(DATA PROVIDED Opens)

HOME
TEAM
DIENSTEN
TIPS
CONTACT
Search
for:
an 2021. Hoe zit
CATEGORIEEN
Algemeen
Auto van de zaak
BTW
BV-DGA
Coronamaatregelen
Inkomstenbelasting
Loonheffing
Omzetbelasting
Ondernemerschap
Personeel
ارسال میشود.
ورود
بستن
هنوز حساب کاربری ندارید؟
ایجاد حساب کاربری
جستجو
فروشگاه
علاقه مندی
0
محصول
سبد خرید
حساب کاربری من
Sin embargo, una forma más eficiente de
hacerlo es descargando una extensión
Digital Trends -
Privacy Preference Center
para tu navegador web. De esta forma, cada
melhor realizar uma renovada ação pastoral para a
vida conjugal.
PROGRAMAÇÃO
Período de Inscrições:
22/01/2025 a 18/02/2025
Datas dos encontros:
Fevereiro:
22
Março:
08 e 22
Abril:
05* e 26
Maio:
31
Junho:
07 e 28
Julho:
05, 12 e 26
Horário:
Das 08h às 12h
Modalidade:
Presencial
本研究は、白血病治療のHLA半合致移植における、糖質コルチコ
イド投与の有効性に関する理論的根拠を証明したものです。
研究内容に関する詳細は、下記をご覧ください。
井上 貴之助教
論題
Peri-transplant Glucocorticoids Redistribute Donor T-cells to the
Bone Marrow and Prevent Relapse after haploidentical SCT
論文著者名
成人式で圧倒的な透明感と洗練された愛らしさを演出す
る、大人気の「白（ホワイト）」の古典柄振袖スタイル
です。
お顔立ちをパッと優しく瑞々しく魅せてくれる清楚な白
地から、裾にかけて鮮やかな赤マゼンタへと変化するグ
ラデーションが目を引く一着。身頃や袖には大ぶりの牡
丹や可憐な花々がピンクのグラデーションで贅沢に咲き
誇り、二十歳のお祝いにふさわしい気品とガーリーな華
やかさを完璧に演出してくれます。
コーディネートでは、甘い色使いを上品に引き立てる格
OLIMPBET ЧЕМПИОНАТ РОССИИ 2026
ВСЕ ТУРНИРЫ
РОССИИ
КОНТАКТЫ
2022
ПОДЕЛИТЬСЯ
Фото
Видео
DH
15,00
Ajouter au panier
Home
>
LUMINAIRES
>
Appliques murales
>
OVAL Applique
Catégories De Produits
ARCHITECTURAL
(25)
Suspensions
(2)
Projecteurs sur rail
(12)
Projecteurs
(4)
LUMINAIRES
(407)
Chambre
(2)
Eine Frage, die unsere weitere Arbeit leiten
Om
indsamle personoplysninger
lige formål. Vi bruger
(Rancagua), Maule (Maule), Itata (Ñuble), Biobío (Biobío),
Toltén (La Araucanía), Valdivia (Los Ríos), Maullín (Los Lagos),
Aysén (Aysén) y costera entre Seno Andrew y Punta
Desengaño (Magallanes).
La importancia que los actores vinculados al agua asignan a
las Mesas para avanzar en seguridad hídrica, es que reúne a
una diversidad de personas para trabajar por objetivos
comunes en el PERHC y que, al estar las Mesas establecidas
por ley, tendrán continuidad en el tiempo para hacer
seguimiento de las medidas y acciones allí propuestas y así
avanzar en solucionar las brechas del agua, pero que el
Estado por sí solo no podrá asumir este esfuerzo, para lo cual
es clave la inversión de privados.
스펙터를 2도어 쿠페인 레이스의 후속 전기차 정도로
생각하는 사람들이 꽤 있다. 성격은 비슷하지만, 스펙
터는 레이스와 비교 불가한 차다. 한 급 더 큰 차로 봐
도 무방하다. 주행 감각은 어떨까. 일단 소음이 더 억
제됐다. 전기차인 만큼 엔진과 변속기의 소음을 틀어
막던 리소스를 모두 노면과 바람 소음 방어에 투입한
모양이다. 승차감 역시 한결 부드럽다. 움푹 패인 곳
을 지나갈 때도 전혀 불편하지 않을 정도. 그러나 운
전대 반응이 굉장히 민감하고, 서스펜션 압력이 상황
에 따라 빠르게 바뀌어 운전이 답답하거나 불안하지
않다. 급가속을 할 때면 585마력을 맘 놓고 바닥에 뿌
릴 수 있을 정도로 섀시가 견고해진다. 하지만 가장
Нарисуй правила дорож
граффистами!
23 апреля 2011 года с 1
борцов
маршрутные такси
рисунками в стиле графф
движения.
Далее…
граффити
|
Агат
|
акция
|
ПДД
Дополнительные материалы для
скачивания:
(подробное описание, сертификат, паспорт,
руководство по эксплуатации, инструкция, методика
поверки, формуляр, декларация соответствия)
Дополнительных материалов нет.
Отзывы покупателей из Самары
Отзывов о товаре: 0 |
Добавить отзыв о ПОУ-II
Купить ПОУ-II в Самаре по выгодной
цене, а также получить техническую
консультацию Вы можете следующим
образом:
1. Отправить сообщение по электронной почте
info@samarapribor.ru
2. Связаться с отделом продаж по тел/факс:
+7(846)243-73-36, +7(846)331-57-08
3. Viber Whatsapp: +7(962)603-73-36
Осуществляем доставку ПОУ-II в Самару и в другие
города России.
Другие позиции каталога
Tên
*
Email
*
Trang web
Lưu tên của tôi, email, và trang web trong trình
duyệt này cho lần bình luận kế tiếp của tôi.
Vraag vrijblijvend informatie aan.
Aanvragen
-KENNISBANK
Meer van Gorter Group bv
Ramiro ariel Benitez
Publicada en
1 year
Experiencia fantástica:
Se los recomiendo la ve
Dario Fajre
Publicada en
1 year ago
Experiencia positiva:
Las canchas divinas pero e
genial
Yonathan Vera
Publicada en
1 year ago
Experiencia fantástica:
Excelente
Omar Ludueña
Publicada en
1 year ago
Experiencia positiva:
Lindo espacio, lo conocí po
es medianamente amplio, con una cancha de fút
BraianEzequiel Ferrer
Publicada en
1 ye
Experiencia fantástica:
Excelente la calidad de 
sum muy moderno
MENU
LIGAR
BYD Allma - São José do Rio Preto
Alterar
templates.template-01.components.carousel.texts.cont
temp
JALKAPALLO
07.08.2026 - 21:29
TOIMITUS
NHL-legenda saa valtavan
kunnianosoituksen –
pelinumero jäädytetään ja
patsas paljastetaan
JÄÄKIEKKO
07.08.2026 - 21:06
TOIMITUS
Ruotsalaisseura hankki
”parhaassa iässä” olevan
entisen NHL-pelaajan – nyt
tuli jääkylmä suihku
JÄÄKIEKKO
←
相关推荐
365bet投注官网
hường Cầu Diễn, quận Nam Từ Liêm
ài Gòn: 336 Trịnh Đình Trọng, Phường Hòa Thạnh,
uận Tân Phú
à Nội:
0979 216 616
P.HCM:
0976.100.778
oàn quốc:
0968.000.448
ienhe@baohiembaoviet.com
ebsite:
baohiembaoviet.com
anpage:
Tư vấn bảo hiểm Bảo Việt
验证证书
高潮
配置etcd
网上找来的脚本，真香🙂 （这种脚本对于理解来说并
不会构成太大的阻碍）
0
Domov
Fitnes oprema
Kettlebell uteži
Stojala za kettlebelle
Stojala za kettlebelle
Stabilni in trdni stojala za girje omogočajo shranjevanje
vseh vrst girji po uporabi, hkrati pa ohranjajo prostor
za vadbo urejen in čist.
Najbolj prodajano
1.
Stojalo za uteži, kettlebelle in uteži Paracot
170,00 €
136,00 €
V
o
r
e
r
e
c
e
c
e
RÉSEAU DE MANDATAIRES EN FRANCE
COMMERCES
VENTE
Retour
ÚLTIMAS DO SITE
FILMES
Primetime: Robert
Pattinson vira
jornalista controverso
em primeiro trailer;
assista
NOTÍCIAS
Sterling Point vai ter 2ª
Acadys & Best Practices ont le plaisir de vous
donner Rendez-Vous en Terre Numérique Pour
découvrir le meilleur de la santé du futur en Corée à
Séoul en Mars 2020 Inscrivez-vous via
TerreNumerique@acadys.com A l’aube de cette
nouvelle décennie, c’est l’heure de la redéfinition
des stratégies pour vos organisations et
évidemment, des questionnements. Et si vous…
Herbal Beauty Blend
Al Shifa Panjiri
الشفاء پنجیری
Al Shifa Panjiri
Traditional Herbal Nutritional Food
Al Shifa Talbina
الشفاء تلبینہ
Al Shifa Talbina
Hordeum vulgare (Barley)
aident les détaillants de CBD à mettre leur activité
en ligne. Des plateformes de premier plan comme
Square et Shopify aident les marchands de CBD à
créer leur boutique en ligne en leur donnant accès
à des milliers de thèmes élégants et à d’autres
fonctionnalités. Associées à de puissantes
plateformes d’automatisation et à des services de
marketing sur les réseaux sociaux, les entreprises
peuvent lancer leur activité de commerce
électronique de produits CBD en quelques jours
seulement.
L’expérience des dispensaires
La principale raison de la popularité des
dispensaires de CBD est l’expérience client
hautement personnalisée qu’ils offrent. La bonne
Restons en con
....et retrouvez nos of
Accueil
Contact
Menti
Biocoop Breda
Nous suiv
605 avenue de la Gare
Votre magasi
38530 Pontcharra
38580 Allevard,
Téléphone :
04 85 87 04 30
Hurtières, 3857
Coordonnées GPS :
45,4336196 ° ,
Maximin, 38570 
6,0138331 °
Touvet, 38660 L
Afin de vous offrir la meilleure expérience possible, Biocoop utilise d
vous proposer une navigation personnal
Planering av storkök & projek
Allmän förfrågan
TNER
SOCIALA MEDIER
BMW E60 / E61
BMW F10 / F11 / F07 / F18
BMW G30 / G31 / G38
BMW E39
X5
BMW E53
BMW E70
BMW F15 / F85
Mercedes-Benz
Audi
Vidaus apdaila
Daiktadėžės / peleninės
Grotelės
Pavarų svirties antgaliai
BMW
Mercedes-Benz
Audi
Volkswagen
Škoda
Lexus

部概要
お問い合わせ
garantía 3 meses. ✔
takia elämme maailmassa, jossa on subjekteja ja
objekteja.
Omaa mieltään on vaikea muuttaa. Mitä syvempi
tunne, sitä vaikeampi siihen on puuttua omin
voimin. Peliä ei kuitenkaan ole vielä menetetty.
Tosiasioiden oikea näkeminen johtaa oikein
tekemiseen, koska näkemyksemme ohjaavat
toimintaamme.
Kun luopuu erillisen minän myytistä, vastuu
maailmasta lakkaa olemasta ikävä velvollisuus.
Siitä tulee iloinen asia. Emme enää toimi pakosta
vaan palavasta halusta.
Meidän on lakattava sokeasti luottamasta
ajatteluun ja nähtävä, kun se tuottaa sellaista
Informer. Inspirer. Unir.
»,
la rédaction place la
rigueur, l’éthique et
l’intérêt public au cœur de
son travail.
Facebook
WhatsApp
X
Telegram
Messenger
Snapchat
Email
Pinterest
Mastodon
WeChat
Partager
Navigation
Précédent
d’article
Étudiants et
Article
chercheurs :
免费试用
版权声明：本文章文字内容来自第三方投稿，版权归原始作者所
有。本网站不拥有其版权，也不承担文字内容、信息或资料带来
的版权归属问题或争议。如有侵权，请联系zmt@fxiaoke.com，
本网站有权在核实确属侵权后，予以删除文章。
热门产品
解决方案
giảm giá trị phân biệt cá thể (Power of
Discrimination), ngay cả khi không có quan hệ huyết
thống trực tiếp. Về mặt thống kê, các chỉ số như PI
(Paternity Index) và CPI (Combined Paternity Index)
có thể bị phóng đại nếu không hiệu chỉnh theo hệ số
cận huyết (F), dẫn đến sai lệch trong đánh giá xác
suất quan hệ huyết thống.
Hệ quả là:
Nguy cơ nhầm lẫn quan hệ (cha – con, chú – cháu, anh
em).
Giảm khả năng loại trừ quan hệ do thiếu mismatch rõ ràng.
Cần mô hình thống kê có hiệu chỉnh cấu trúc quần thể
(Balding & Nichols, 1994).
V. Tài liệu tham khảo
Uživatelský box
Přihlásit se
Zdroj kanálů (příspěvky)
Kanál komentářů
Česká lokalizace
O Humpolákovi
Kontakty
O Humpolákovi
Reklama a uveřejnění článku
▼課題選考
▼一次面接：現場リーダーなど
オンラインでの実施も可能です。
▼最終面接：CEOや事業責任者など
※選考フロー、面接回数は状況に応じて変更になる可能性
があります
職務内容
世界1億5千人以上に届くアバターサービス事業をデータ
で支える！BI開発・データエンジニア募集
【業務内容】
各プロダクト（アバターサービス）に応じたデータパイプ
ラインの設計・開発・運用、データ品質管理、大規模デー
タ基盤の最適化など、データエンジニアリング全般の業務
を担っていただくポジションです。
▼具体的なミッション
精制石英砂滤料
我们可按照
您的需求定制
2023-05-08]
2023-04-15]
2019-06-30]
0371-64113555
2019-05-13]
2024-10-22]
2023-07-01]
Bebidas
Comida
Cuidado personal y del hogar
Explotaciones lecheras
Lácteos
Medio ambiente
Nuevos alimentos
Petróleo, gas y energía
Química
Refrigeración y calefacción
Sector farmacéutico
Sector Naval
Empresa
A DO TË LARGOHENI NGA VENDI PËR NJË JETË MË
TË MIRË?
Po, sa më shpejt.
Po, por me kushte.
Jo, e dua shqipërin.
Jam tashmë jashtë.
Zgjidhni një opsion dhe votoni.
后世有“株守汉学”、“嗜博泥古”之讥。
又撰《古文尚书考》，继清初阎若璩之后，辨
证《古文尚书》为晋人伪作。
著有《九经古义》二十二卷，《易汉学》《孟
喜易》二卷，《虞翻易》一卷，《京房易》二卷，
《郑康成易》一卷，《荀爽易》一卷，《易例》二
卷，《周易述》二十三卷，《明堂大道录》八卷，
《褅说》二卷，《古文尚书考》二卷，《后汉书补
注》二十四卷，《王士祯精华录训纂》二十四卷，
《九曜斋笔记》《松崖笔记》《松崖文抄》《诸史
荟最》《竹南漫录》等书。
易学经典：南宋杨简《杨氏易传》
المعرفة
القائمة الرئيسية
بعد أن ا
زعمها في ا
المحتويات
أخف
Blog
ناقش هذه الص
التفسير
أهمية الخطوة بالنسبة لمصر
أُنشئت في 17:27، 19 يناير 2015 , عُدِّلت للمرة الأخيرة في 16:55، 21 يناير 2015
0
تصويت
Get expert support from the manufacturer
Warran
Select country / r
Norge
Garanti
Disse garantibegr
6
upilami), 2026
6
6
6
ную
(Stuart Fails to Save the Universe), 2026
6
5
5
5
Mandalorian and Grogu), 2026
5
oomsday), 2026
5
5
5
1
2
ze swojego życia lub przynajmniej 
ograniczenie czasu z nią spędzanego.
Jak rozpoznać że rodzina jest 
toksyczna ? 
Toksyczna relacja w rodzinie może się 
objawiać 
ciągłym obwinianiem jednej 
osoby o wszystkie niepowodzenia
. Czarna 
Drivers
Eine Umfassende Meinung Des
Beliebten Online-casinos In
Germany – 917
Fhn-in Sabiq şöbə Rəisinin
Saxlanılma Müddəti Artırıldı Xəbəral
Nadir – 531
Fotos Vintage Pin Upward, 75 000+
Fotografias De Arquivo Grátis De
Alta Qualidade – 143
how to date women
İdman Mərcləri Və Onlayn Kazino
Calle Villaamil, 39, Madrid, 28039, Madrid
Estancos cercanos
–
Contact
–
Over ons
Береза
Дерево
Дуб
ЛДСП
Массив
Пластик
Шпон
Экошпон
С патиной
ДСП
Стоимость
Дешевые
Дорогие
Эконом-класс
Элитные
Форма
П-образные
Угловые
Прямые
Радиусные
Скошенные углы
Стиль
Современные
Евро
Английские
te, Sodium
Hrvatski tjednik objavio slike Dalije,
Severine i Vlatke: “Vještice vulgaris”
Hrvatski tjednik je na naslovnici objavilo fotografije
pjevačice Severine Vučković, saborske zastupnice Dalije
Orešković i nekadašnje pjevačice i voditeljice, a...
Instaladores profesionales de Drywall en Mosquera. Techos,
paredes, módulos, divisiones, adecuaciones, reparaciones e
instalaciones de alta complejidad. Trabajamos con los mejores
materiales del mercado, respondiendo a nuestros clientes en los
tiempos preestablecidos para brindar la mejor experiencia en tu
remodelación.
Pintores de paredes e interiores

(DATA PROVIDED Closes)

WHAT IS REQUIRED —
Reproduce the final stretch of the data above: every line from the one holding "Hrvatski tjednik je" through the end, inclusive, exactly as written and nothing else.

SOLUTION TO THIS EXERCISE —
Hrvatski tjednik je na naslovnici objavilo fotografije
pjevačice Severine Vučković, saborske zastupnice Dalije
Orešković i nekadašnje pjevačice i voditeljice, a...
Instaladores profesionales de Drywall en Mosquera. Techos,
paredes, módulos, divisiones, adecuaciones, reparaciones e
instalaciones de alta complejidad. Trabajamos con los mejores
materiales del mercado, respondiendo a nuestros clientes en los
tiempos preestablecidos para brindar la mejor experiencia en tu
remodelación.
Pintores de paredes e interiores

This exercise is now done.